Und genau darauf kommt es an: In Zeiten, in denen alle irgendwie herumeiern und keiner weiß, wie es weitergeht, möchte man wenigstens auf der Leinwand Leute sehen, die es draufhaben - Checker, Durchzieher, Typen mit Plan A. In Sachen Planlosigkeit muss man ja gar nicht erst ins Bundeskanzleramt oder in die CSU-Zentrale schauen; es reicht völlig, bei sich selbst anzufangen. Wenn ich mir etwa meine Entscheidungen der letzten Zeit ansehe, kann ich nur mit Mühe einen Plan erkennen, es ist ein ständiges Abwägen und Verwerfen, mal mit mehr, mal mit weniger Sinn. Damit gehöre ich wohl zu dem Teil der Menschheit, die man als Ausweicher bezeichnet (mit Pistolenkugeln hat das allerdings wenig zu tun). Etwas optimistischer formuliert: Es ist nie verkehrt, einen Plan B zu haben. Klingt nicht besonders heldenhaft, schon klar, hat aber Vorteile. Denn mit einer gewissen Gelenkigkeit im Umdenken entdeckt man mehr oder verhindert zumindest Schlimmeres.

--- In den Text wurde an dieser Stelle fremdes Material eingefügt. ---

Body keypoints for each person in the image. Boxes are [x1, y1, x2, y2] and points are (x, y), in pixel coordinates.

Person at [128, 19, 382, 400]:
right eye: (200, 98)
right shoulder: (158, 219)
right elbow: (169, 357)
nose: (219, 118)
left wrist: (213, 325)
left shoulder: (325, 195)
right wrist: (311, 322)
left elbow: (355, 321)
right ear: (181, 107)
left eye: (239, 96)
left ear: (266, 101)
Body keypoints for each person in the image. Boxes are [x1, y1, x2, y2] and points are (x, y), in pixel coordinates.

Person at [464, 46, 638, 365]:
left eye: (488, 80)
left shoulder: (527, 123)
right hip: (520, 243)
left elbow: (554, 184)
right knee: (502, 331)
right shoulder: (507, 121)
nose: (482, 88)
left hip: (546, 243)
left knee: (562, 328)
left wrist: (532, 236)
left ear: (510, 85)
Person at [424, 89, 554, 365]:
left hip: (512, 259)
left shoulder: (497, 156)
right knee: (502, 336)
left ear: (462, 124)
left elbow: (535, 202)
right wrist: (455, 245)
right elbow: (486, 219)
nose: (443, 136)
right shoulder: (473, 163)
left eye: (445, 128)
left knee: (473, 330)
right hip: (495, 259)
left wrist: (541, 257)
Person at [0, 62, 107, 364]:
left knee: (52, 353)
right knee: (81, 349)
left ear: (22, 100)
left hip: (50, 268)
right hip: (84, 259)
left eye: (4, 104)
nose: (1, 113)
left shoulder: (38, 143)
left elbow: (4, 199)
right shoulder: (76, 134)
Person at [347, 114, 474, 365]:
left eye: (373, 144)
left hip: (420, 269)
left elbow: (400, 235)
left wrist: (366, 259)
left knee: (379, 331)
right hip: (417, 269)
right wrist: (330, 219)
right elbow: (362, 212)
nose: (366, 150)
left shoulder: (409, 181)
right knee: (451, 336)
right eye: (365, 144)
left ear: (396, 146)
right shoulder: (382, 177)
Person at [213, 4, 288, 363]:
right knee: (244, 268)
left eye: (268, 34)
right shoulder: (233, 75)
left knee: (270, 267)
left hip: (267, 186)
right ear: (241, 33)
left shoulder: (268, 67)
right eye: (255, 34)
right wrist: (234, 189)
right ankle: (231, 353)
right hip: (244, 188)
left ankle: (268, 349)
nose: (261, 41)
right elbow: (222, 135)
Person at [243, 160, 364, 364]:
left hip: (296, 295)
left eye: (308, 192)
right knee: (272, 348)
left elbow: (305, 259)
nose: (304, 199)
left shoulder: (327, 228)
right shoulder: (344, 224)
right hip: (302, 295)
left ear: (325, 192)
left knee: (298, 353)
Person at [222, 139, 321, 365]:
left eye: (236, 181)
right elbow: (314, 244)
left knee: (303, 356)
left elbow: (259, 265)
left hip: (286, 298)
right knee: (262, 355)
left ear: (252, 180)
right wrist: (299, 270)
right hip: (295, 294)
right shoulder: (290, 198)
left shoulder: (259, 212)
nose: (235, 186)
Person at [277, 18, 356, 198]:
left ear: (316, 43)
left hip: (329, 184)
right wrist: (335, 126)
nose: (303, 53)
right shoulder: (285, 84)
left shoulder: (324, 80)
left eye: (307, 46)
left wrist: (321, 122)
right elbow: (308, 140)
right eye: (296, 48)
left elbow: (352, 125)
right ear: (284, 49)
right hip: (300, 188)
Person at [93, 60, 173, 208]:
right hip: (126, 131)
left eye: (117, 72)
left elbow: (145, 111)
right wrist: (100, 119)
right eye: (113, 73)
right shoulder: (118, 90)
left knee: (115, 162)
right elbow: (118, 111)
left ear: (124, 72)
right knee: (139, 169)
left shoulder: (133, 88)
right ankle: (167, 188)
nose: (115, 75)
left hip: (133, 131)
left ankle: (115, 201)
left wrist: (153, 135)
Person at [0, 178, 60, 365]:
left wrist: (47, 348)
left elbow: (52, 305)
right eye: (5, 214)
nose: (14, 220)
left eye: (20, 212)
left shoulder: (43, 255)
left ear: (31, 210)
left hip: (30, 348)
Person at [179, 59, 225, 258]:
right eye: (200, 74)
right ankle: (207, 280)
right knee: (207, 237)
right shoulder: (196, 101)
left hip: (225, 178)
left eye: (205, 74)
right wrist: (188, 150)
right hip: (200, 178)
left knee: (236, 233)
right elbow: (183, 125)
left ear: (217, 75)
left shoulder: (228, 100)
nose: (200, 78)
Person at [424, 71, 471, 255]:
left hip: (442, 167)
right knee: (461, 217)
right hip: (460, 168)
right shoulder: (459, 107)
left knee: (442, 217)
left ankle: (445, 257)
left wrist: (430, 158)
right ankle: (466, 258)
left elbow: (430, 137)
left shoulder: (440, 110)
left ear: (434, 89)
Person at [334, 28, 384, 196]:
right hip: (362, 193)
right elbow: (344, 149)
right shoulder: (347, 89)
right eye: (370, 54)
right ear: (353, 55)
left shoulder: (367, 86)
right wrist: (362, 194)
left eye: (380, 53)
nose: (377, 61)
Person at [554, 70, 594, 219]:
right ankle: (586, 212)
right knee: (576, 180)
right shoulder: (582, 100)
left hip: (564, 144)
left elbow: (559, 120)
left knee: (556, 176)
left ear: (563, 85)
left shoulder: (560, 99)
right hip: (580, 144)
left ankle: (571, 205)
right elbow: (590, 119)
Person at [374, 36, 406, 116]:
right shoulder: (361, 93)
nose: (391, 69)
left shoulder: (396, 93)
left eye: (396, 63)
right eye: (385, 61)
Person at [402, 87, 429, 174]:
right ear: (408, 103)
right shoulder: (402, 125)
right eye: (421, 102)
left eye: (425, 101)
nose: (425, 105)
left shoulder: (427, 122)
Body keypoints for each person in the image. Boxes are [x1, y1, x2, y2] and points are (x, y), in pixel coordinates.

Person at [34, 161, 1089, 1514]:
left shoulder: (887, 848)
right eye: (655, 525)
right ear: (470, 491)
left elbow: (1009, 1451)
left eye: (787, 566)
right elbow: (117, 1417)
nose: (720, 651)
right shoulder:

Für gestresste Großstädter ist so eine Vorgehensweise sowieso empfehlenswert; wenn nicht alle gleichzeitig mit ihrem Schädel durch die Wand wollen, lebt es sich selbst in einer vollen Stadt wie München halbwegs angenehm. Wer beispielsweise nicht bei jeder Premiere an vorderster Front dabei sein muss oder den neuen "Star Wars"-Film auch tagsüber sehen kann, hat ein deutlich entspannteres Leben. Und wer sich darüber hinaus noch für etwas anderes als Lichtschwerter und Jedi-Ritter interessiert, hat sowieso gute Karten: Mit Filmkunstperlen wie The Square, Maudie, The Big Sick, Die kanadische Reise oder The Killing of a Sacred Deer (von 28. Dezember an) weichen Sie den Sternenkriegern elegant aus. Dabei sind diese Filme keinesfalls Lückenfüller, sondern allererste Wahl.